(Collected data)
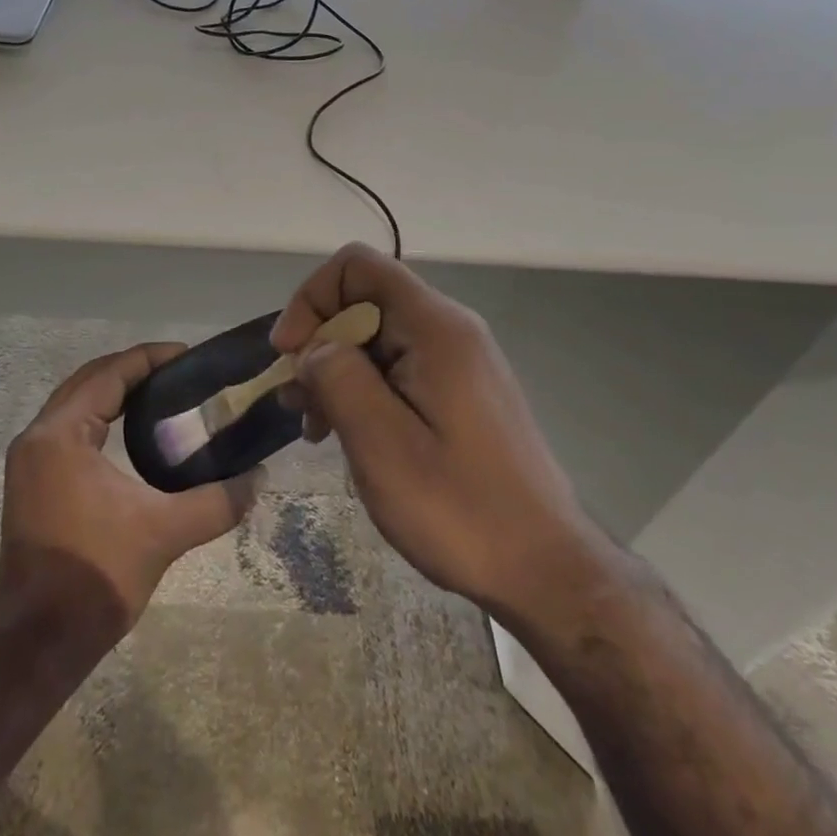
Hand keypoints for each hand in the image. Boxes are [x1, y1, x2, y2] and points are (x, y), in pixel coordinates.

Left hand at [0, 343, 263, 653]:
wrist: (37, 643)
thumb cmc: (96, 577)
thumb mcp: (164, 533)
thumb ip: (217, 501)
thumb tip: (259, 477)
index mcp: (60, 434)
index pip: (109, 374)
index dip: (149, 358)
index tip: (188, 355)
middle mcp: (38, 436)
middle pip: (89, 380)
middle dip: (133, 369)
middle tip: (179, 372)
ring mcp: (29, 459)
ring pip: (75, 402)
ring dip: (114, 391)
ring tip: (161, 393)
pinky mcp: (32, 480)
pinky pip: (69, 426)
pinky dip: (99, 415)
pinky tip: (131, 430)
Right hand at [273, 244, 584, 622]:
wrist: (546, 570)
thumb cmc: (460, 508)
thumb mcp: (381, 444)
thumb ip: (338, 377)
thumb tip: (315, 348)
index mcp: (434, 327)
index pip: (358, 265)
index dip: (313, 297)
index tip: (290, 354)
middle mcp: (449, 328)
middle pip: (365, 301)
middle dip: (319, 342)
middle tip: (298, 406)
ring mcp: (459, 360)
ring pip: (378, 337)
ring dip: (337, 372)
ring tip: (317, 429)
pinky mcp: (461, 390)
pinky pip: (399, 368)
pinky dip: (365, 390)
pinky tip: (351, 437)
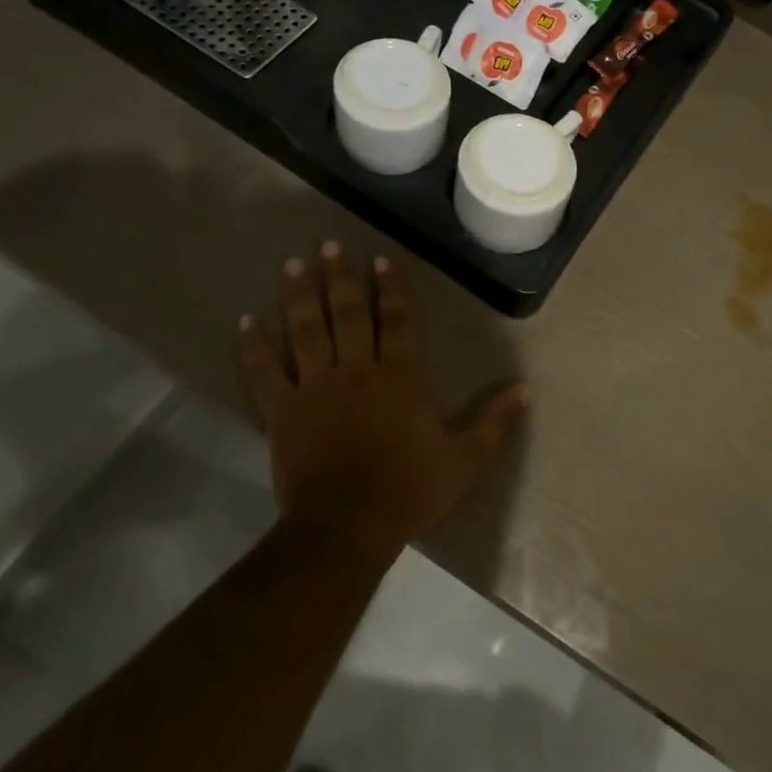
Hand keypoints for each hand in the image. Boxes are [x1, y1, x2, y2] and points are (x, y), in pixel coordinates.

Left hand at [237, 242, 527, 563]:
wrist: (347, 527)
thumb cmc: (409, 491)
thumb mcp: (465, 460)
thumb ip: (495, 422)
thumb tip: (525, 389)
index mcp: (401, 376)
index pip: (396, 320)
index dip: (390, 288)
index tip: (380, 260)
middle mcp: (357, 369)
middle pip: (347, 313)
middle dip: (340, 277)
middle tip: (329, 245)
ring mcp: (315, 386)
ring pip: (305, 330)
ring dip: (299, 295)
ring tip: (293, 264)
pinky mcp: (282, 410)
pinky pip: (265, 371)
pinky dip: (254, 346)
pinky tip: (245, 321)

● Work item
Among the lines of the records, copy out each one that contains the word "pinky".

● Solution for this task
pinky mcp: (32, 480)
pinky pip: (69, 426)
pinky dip: (99, 415)
pinky tip: (131, 430)
pinky mcp: (461, 390)
pinky pip: (399, 368)
pinky dip: (365, 390)
pinky tip: (351, 437)
pinky mcp: (282, 410)
pinky pip: (265, 371)
pinky dip: (254, 346)
pinky tip: (245, 321)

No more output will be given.